Record extracts —
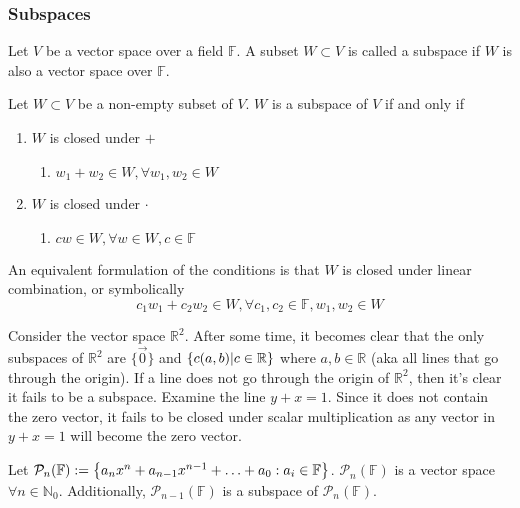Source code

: \documentclass[../notes.tex]{subfiles}
\begin{document}
\subsubsection{Subspaces}

\begin{definition}[Subspace]
	Let $V$ be a vector space over a field $\mathbb{F}$. A subset $W \subset V$ is called a subspace if $W$ is also a vector space over $\mathbb{F}$.
\end{definition}

\begin{theorem}
	Let $W \subset V$ be a non-empty subset of $V$. $W$ is a subspace of $V$ if and only if
	\begin{enumerate}
		\item $W$ is closed under $+$
		\begin{enumerate}
			\item[] $w_1 + w_2 \in W, \forall w_1,w_2 \in W$
		\end{enumerate}
		\item $W$ is closed under $\cdot$
		\begin{enumerate}
			\item[] $cw \in W, \forall w\in W, c \in \mathbb{F}$
		\end{enumerate}
	\end{enumerate}
	An equivalent formulation of the conditions is that $W$ is closed under linear combination, or symbolically
	\[
		c_1 w_1 + c_2 w_2 \in W, \forall c_1,c_2 \in \mathbb{F}, w_1, w_2 \in W
	\]
\end{theorem}

Consider the vector space $\mathbb{R}^2$. After some time, it becomes clear that the only subspaces of $\mathbb{R}^2$ are $\{\vec{0}\}$ and $\qty{c(a,b) | c \in \mathbb{R}}$ where $a,b \in \mathbb{R}$ (aka all lines that go through the origin). If a line does not go through the origin of $\mathbb{R}^2$, then it's clear it fails to be a subspace. Examine the line $y + x = 1$. Since it does not contain the zero vector, it fails to be closed under scalar multiplication as any vector in $y + x = 1$ will become the zero vector.

\begin{example}
	Let $\mathcal{P}_n(\mathbb{F}) := \qty{a_n x^n + a_{n-1} x^{n-1} + \ldots + a_0 : a_i \in \mathbb{F}}$. $\mathcal{P}_n(\mathbb{F})$ is a vector space $\forall n \in \mathbb{N}_0$. Additionally, $\mathcal{P}_{n-1}(\mathbb{F})$ is a subspace of $\mathcal{P}_n(\mathbb{F})$.
\end{example}
\end{document}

To-do item —
Each line of the material above should be set down exactly, with no pictures.

Result of the exercise —
Source code

: \documentclass[../notes.tex]{subfiles}
\begin{document}
\subsubsection{Subspaces}

\begin{definition}[Subspace]
	Let $V$ be a vector space over a field $\mathbb{F}$. A subset $W \subset V$ is called a subspace if $W$ is also a vector space over $\mathbb{F}$.
\end{definition}

\begin{theorem}
	Let $W \subset V$ be a non-empty subset of $V$. $W$ is a subspace of $V$ if and only if
	\begin{enumerate}
		\item $W$ is closed under $+$
		\begin{enumerate}
			\item[] $w_1 + w_2 \in W, \forall w_1,w_2 \in W$
		\end{enumerate}
		\item $W$ is closed under $\cdot$
		\begin{enumerate}
			\item[] $cw \in W, \forall w\in W, c \in \mathbb{F}$
		\end{enumerate}
	\end{enumerate}
	An equivalent formulation of the conditions is that $W$ is closed under linear combination, or symbolically
	\[
		c_1 w_1 + c_2 w_2 \in W, \forall c_1,c_2 \in \mathbb{F}, w_1, w_2 \in W
	\]
\end{theorem}

Consider the vector space $\mathbb{R}^2$. After some time, it becomes clear that the only subspaces of $\mathbb{R}^2$ are $\{\vec{0}\}$ and $\qty{c(a,b) | c \in \mathbb{R}}$ where $a,b \in \mathbb{R}$ (aka all lines that go through the origin). If a line does not go through the origin of $\mathbb{R}^2$, then it's clear it fails to be a subspace. Examine the line $y + x = 1$. Since it does not contain the zero vector, it fails to be closed under scalar multiplication as any vector in $y + x = 1$ will become the zero vector.

\begin{example}
	Let $\mathcal{P}_n(\mathbb{F}) := \qty{a_n x^n + a_{n-1} x^{n-1} + \ldots + a_0 : a_i \in \mathbb{F}}$. $\mathcal{P}_n(\mathbb{F})$ is a vector space $\forall n \in \mathbb{N}_0$. Additionally, $\mathcal{P}_{n-1}(\mathbb{F})$ is a subspace of $\mathcal{P}_n(\mathbb{F})$.
\end{example}
\end{document}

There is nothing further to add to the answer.